Leveraged ETFs are one of the hottest new fund ideas around. But the big wins aren't for everybody -- leveraged ETFs can pull your portfolio into the red while long-term investors wait patiently for their winnings. Here's what you need to know.
Leveraged ETFs 101
Leveraged ETFs are the most exciting exchange-traded funds around. At their core, they are designed to double or triple (or more) the returns of a regular ETF on a daily basis. They're able to award investors more bang for their buck by using debt and derivatives, resetting the clock every singly trading day. These are, of course, tricks any individual investor could pull on their own, but leveraged ETFs wrap them up in a pretty package.
But while investors can earn exponentially higher earnings, leveraged ETFs work both ways. When these funds go up, investors applaud. But when they go down, they go down by the same degree. That means that a bad day for the S&P 500 (SNPINDEX:^GSPC)
Go short or go home
There are a lot of stocks and strategies that aren't good for long-term investors, but leveraged ETFs are especially bad. That's because they're designed for investors to get in and out in a single day, a trading timeline that lends itself to speculative technical analysis over strategic fundamental investments.
Consider this scenario.

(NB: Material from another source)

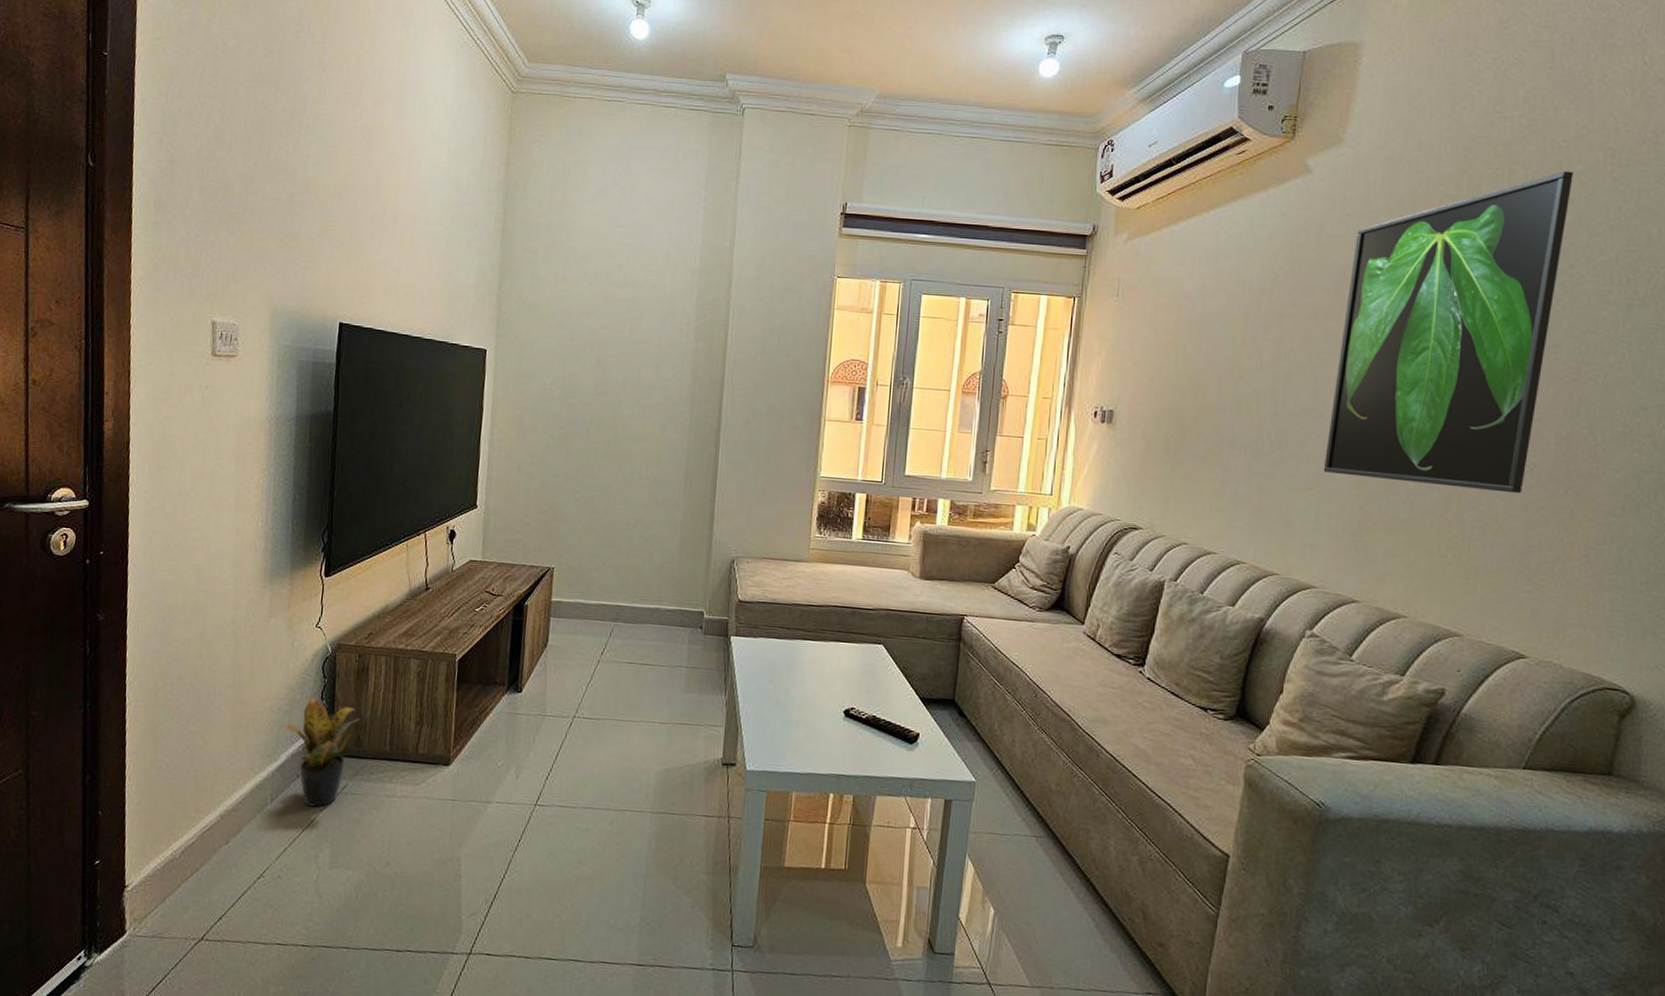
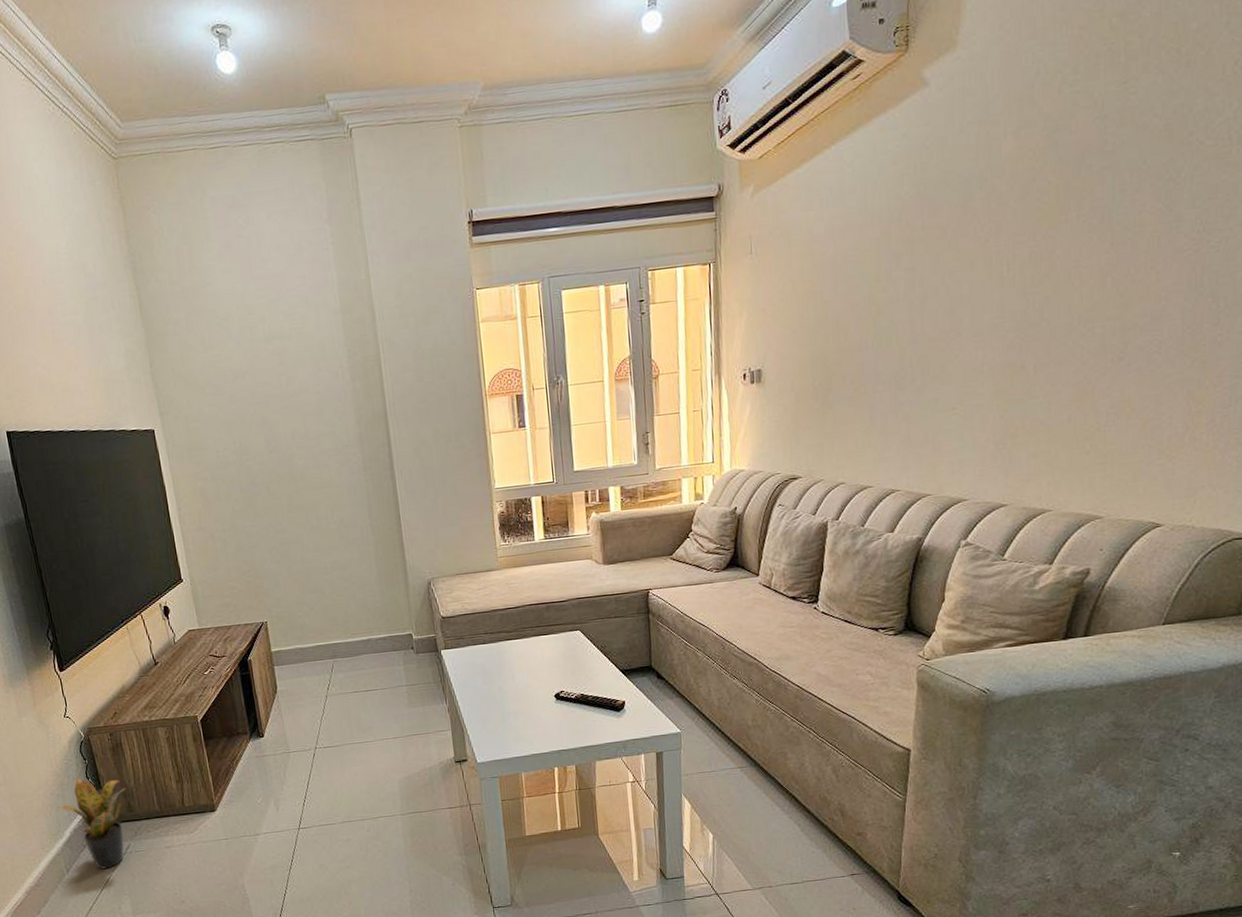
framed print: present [1323,171,1573,494] -> none [964,30,1189,390]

On Monday, you decide to invest $1,000 in ProShares UltraPro S&P500. It's a bull day for Mr. Market and the S&P 500 goes up 5%. Since you've opted for a three-times-leveraged ETF, that leaves you with 15% gains and $1,150 worth of ProShares shares at the end of the trading day.

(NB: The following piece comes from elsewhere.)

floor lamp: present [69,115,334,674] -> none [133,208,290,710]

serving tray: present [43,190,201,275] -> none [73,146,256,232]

You're happy with Monday, so you decide to stick around for Tuesday. But the bears close in, dropping the S&P 500 back down 5%. For you, that equates to a 15% loss on your $1,150 worth of shares, or $172.50. So while the S&P 500's drop leaves normal index investors with a $2.50 overall loss Monday morning, your leveraged ETF has left you $22.50 poorer with just $977.50 of equity.

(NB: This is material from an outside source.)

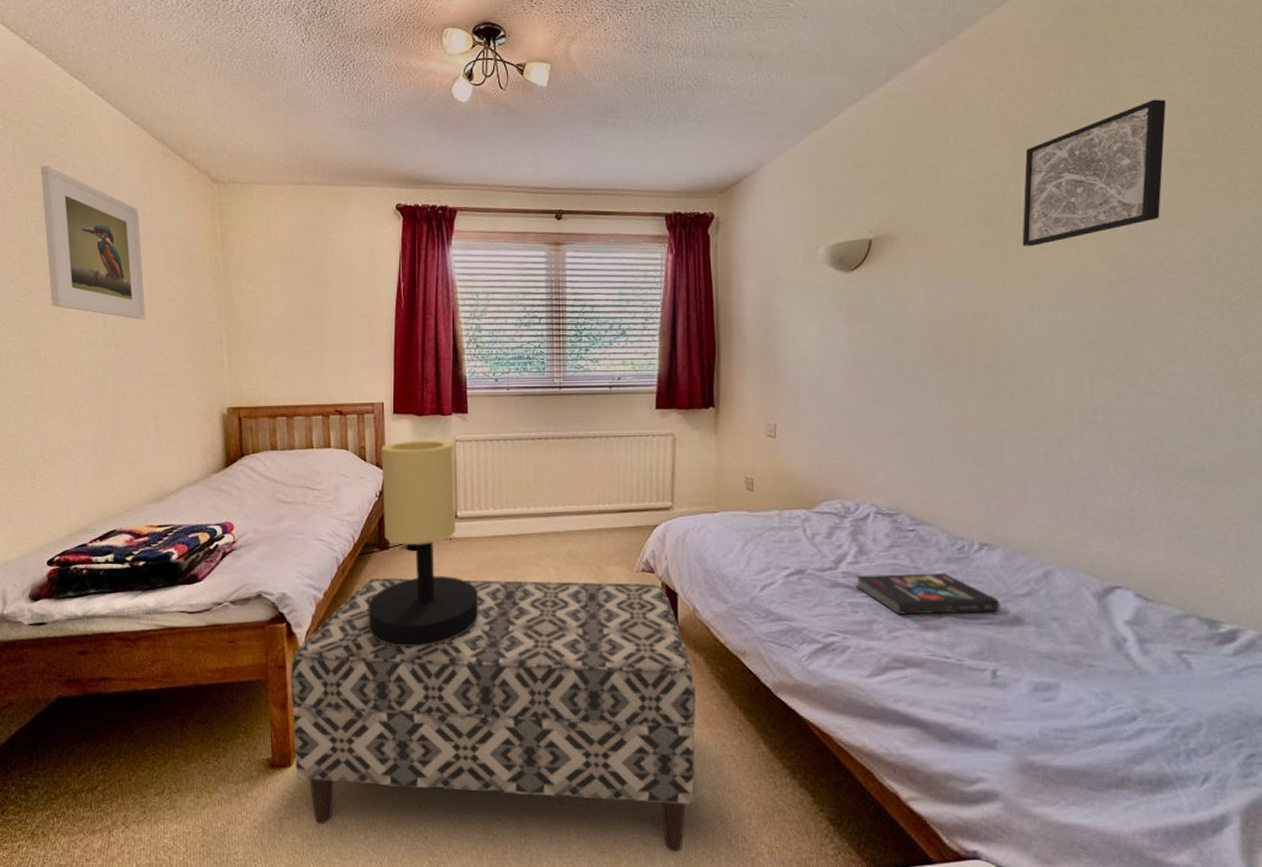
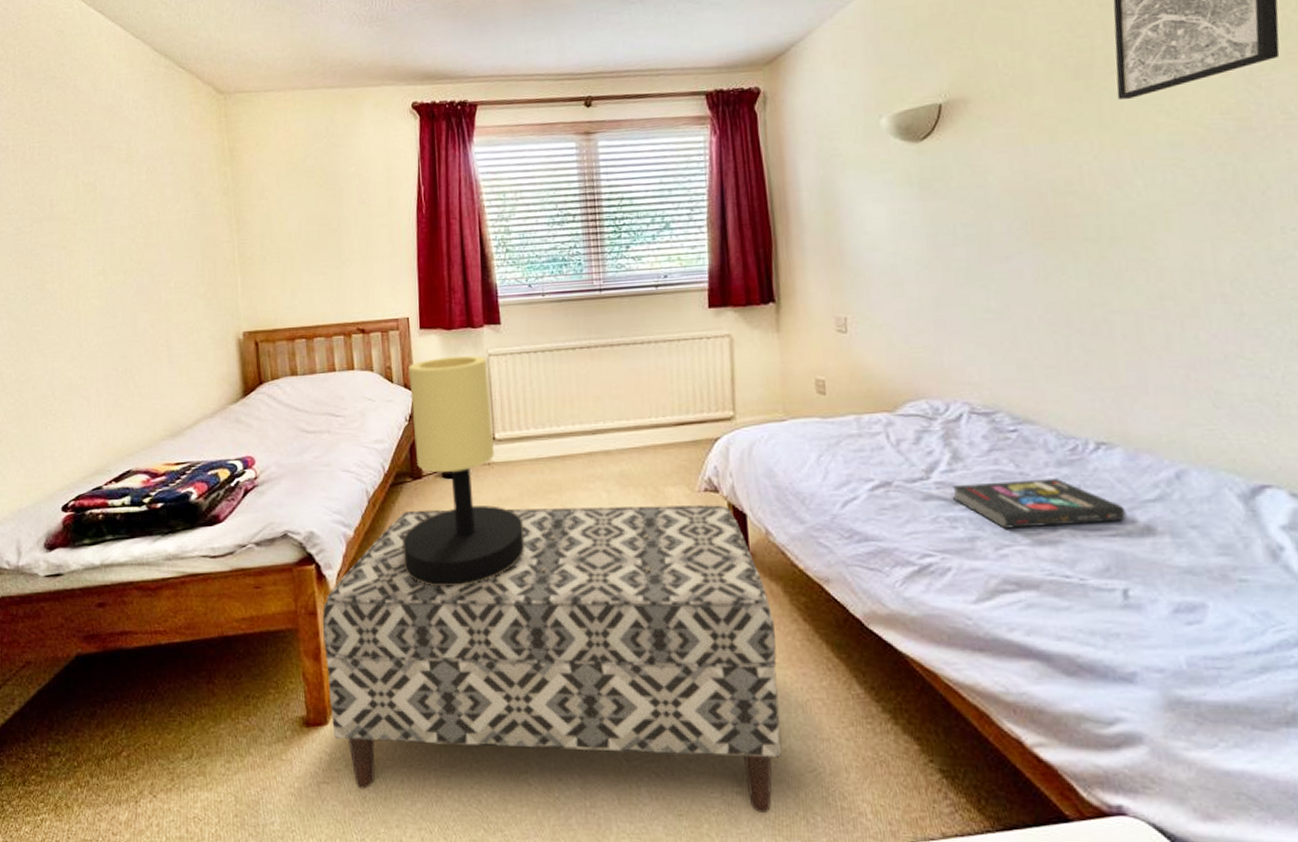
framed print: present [40,165,146,320] -> none [42,88,154,244]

Not only can leveraged ETFs leave you with multi-day losses -- their expense ratios will eat into your assets. ETFs are often touted for their ultra-low expense ratios. While mutual funds skim full percentage points of the top, ETFs are known for their one-tenth of a percentage point costs. But the ProShares UltraPro S&P500 starts to look a lot more like a mutual fund when you consider its 0.95% expense ratio, a far cry from the ETF ratios investors have learned to love.
When leveraged ETFs win
Leveraged ETFs haven't gained acclaim for nothing. The S&P 500 has enjoyed more up than down since the trough of the Great Recession, multiplying leveraged ETF earnings accordingly. From its inception in June 2009 to April 2015, the ProShares UltraPro S&P500 earned 49.31% at an annualized rate, compared to just 18.07% for the S&P 500. But if the S&P 500 had performed inversely during the same period, leveraged investors would be looking at a similarly oversized loss compared to the S&P 500's.
Don't leverage your long-term
Leveraged ETFs may tempt some technical investors, but their outsized risk doesn't correspond to any reality-based upside in return. For long-term investors looking for diversity, non-leveraged ETFs provide a low-expense alternative with no worries over making the right day trade.